New Delhi: India may harvest its second highest amount ever of food grains in 2010/11, including a record 81.47 million tonnes wheat, its agriculture minister said on Wednesday, which could help the government in reining in food inflation.
The cost of food for families in Asia’s third-largest economy has soared 17% over the past year, latest data showed, boosted most recently by gains in onions and other everyday vegetables as harvests are hit by unseasonal rains.
India is likely to harvest 232.07 million tonnes grains in 2010/11, sharply higher than the 218.11 million tonnes produced a year ago, Pawar said, when a severe drought hit India’s crops. Output hit a record of 234.47 million tonnes in 2008/09.
“We succeeded in raising food grain production because of higher support prices,” Pawar said, highlighting a sharp rise in the level set by the government as a minimum for rice and wheat in the past few years.
India, the world’s second-biggest producer of wheat, plants the grain from October and harvests from March.
The production of winter-sown oilseeds is likely to rise by 5.5% on a year ago to 9.6 million tonnes, while lentil output will rise by 12.6% to a record high of 16.51 million tonnes, a statement from Pawar’s ministry said.
Output of rapeseed, the main winter oilseed crop, is expected to rise to 7.4 million tonnes in 2011 against 6.6 million tonnes in the previous year.
Pawar said the government should adopt a liberal approach in deciding on exports of food grains and vegetables.

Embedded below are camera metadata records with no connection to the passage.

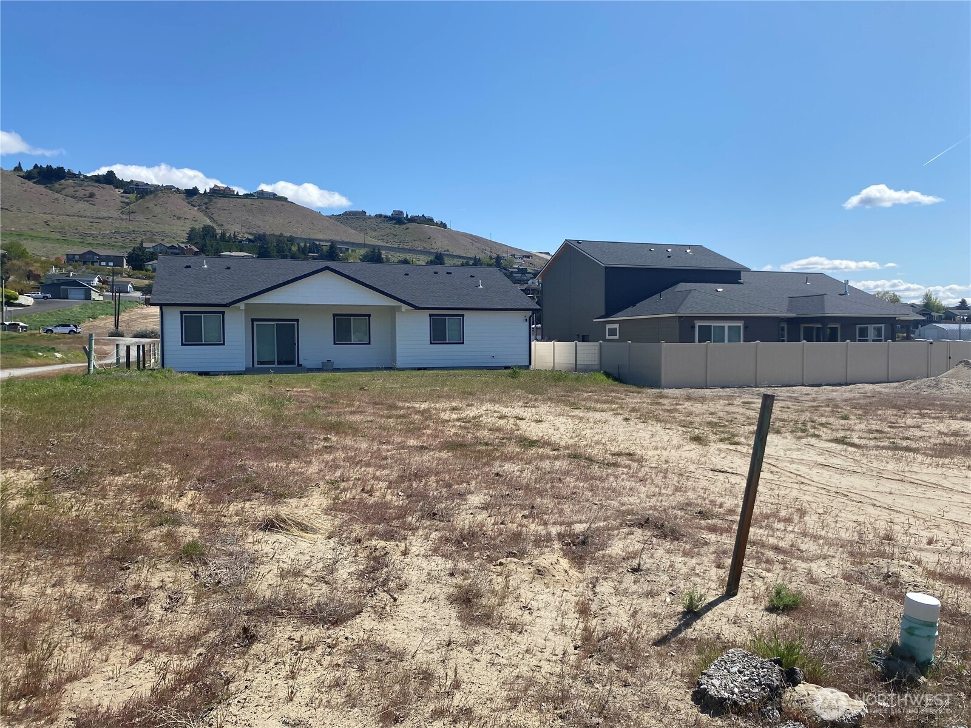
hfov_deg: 67.3
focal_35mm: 26
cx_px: 486
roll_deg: +1.1
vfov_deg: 53.1
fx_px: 729
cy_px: 364
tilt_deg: -2.9
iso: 32
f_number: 1.8
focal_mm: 4.25
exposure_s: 1/3731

He stressed the need of exports of sugar to support local farmers and mills—a key concern in the farm portfolio.
“After protecting domestic consumers’ interest, one can think about sugar exports. Cane areas are rising and farmers are demanding exports to be allowed,” he said.
The country has flip-flopped on sugar exports. In December, Pawar said mills could export 500,000 tonnes of sugar under Open General Licence (OGL). But the government, bowing to public pressure over food prices, has referred the issue to a panel of ministers, which is yet to make a decision.
The government should allow exports of onions and adopt a more friendly policy in exports of premium grade rice like basmati that middle and lower-middle class consumers don’t consume, Pawar said.